Nesta quinta (25/2), o Brasil registrou ao menos 1.541 novas mortes por covid-19, segundo o Conass, Conselho Nacional de Secretários de Saúde (nas contas do consórcio de veículos de imprensa, o número foi ainda maior: 1.582, fazendo, segundo esse dado, o dia o mais letal da pandemia até agora). Bolsonaro, enquanto isso, citou em sua live semanal um suposto estudo de uma universidade não especificada na Alemanha que teria concluído que máscaras são "prejudiciais" às crianças, causando irritabilidade, dor de cabeça, dificuldade de concentração, entre outros.
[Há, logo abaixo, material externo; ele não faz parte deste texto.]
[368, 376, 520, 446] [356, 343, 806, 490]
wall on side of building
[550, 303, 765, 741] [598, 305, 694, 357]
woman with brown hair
O presidente disse que não entraria em detalhes porque "tudo deságua em crítica" sobre ele. "Eu tenho minha opinião sobre máscaras, cada um tem a sua", disse o presidente. "A gente aguarda um estudo mais aprofundado sobre isso por parte de pessoas competentes."
Há um estudo preliminar feito na Alemanha sobre o efeito de uso de máscaras em crianças que foi publicado em dezembro que menciona os problemas comentados por Bolsonaro. Não está claro se foi este o estudo a que Bolsonaro se referiu.